[GIVEN TASK]
Copy every line of the material below word for word, leaving out the pictures.

[MATERIAL FOR THE TASK]
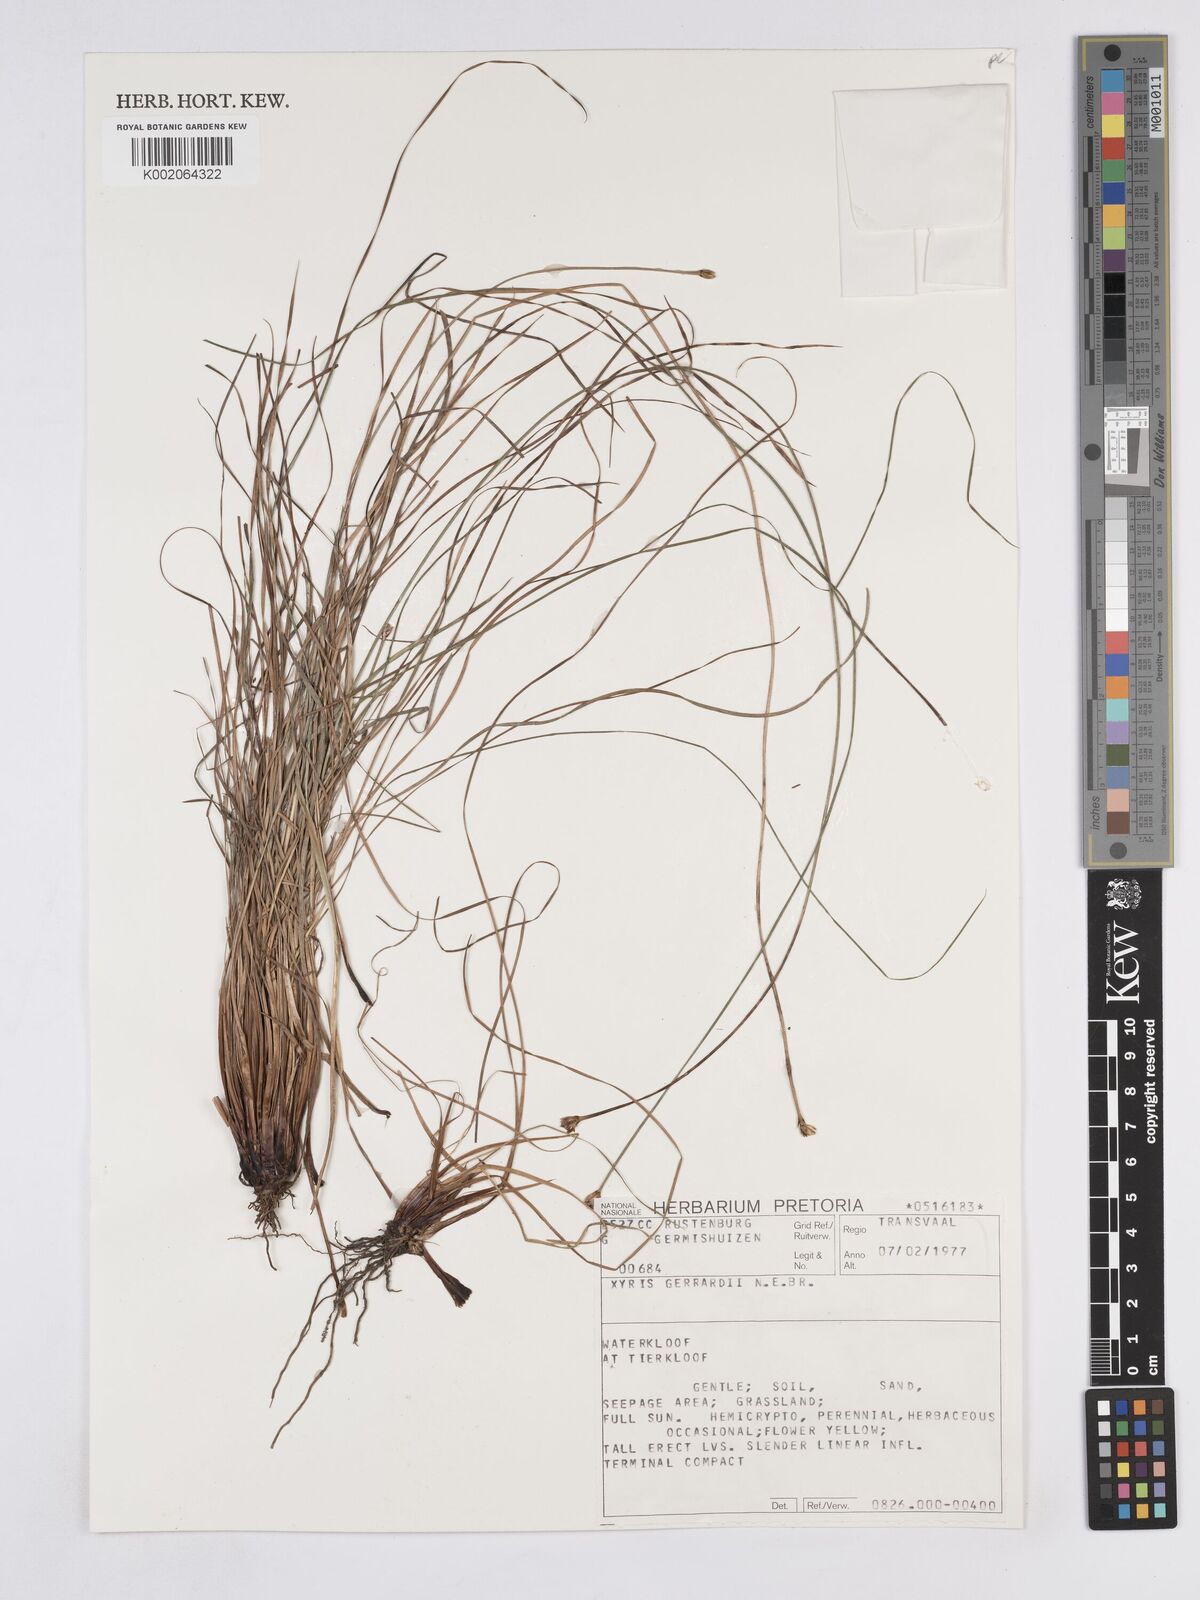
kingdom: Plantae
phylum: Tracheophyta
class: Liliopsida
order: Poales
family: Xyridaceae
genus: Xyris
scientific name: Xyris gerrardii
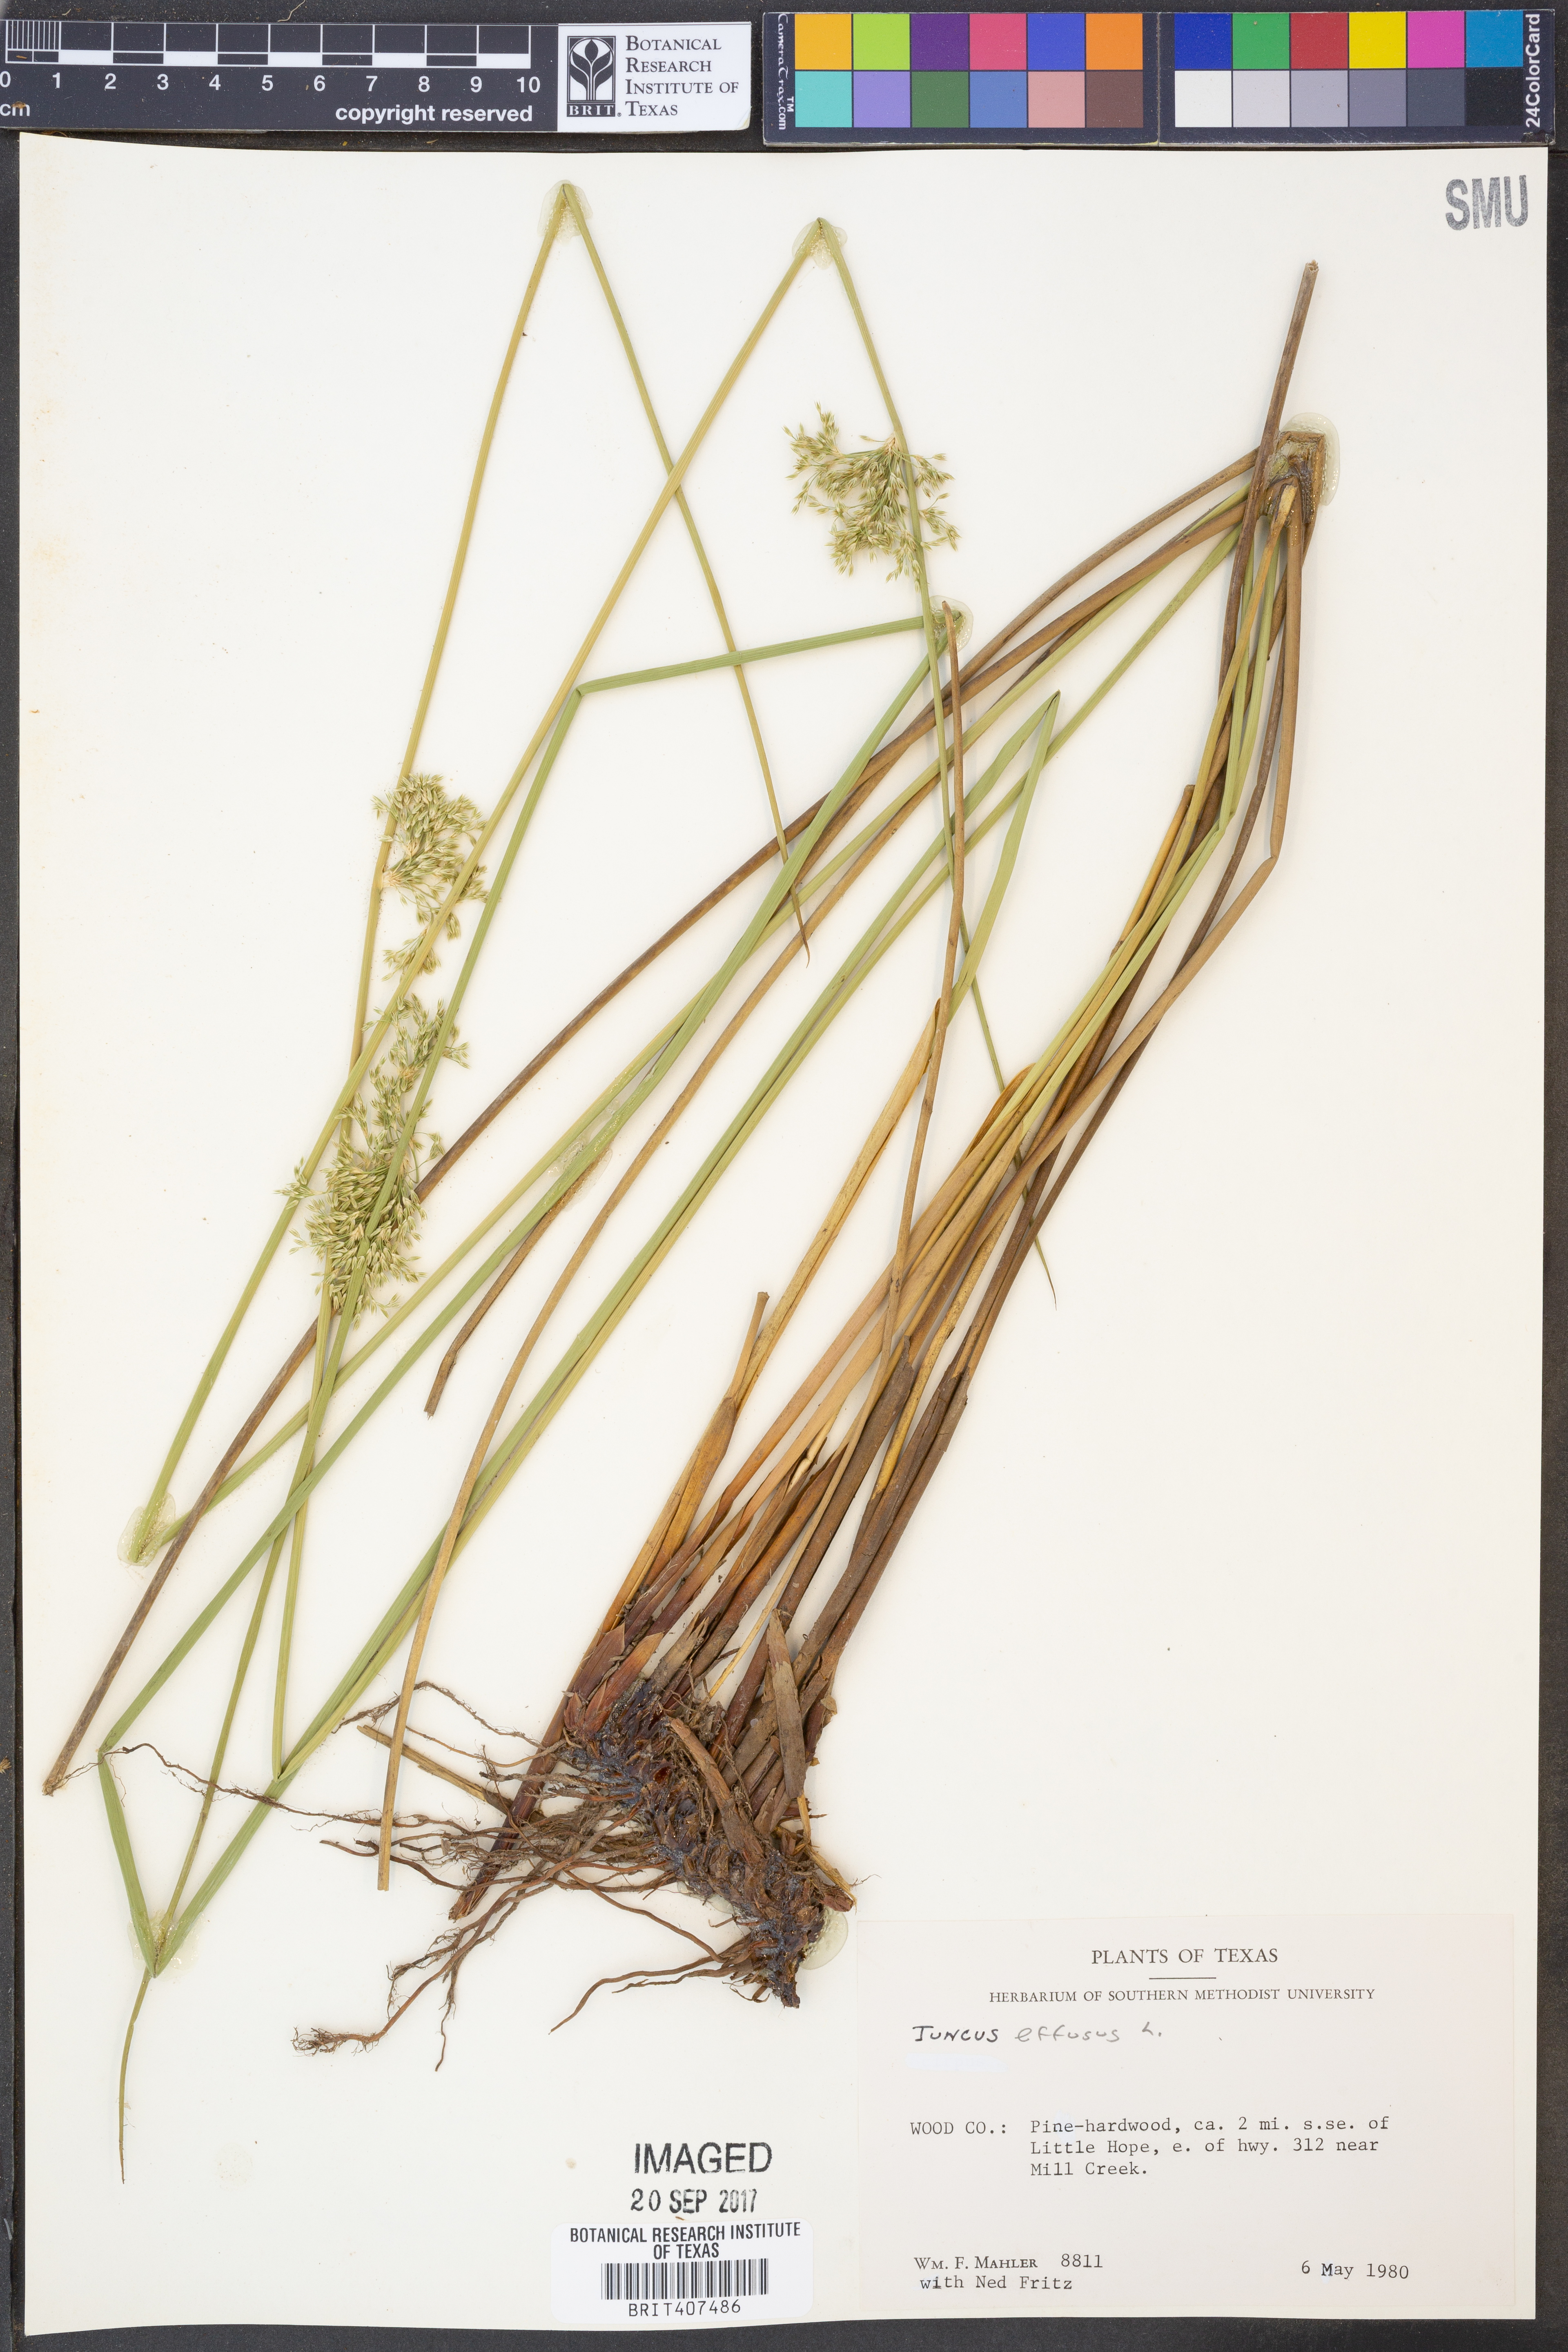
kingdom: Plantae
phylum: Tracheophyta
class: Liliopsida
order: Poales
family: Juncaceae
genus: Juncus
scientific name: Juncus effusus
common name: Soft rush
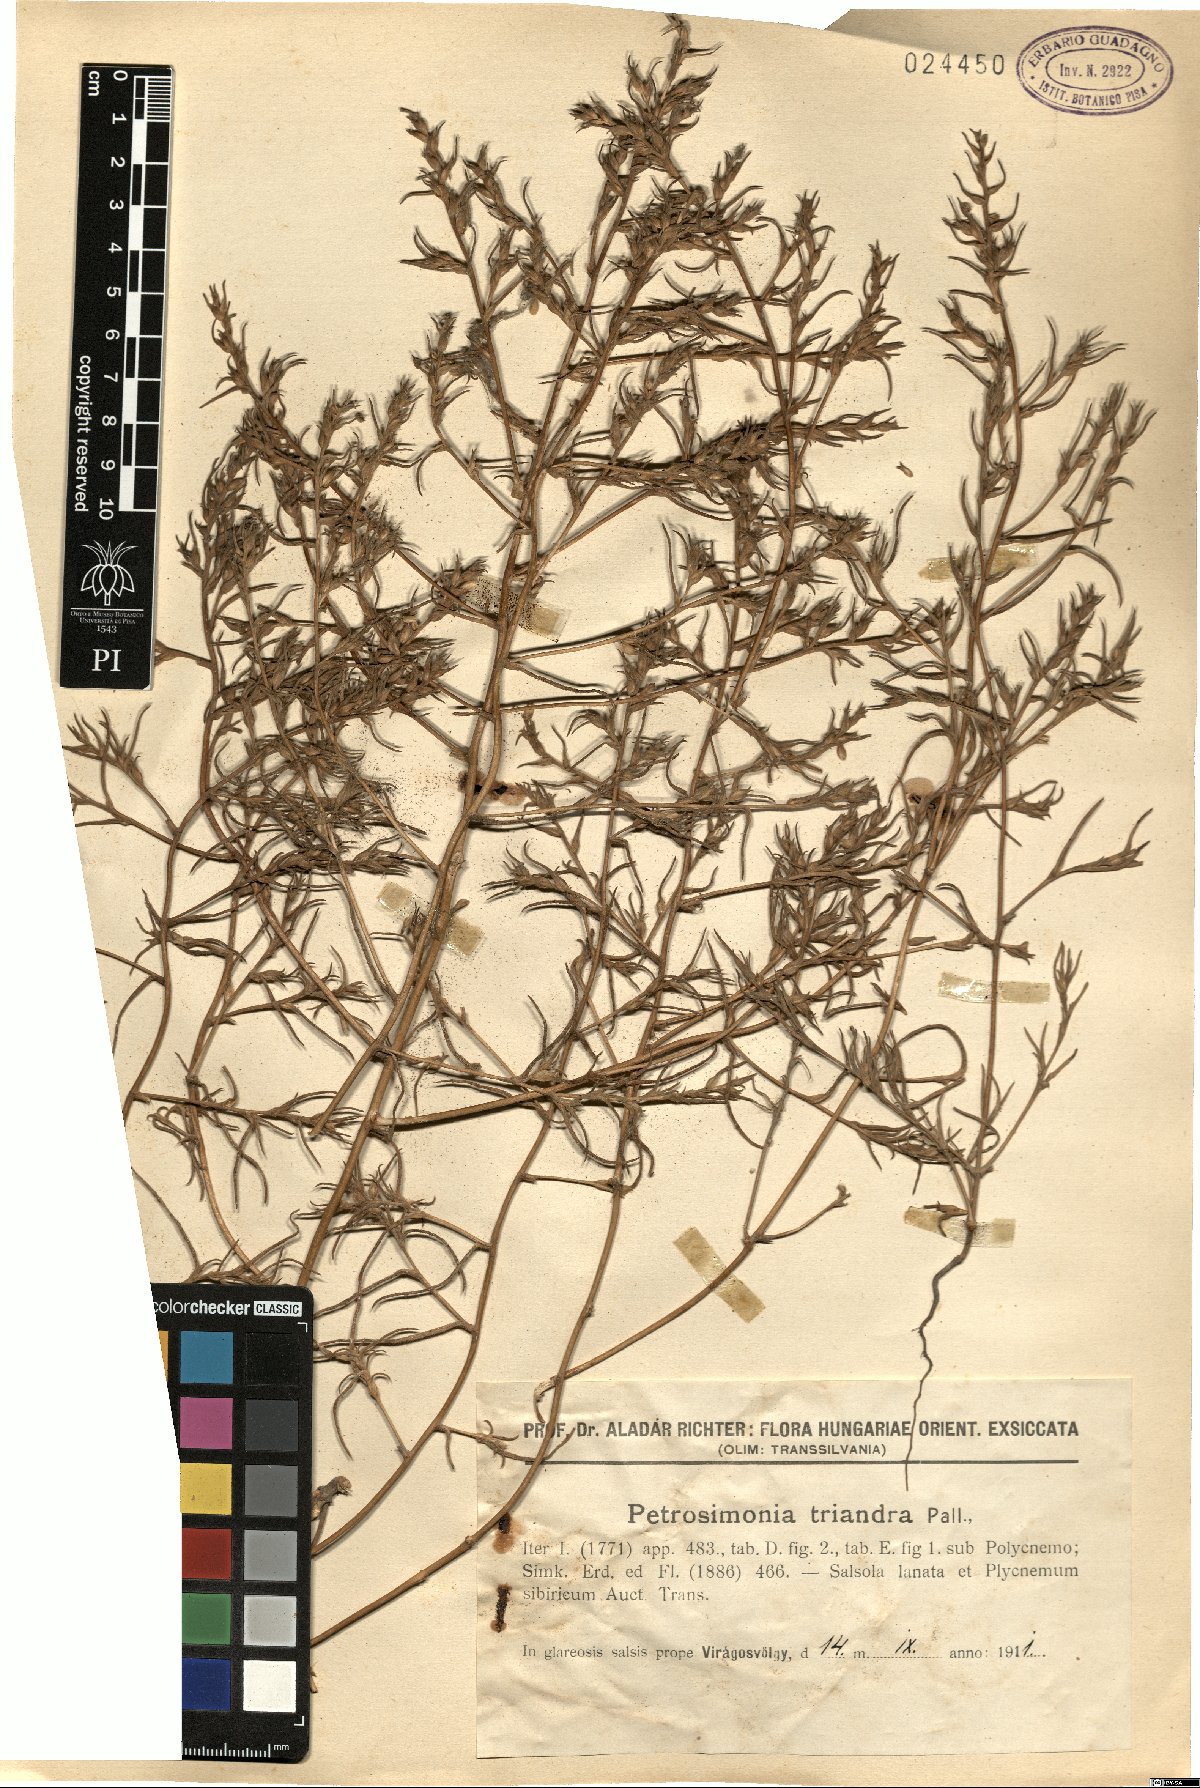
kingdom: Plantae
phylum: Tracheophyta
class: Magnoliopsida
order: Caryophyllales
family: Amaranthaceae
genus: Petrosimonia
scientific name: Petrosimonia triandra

[RESPONSE TO THIS TASK]
kingdom: Plantae
phylum: Tracheophyta
class: Liliopsida
order: Poales
family: Xyridaceae
genus: Xyris
scientific name: Xyris gerrardii
kingdom: Plantae
phylum: Tracheophyta
class: Liliopsida
order: Poales
family: Juncaceae
genus: Juncus
scientific name: Juncus effusus
common name: Soft rush
kingdom: Plantae
phylum: Tracheophyta
class: Magnoliopsida
order: Caryophyllales
family: Amaranthaceae
genus: Petrosimonia
scientific name: Petrosimonia triandra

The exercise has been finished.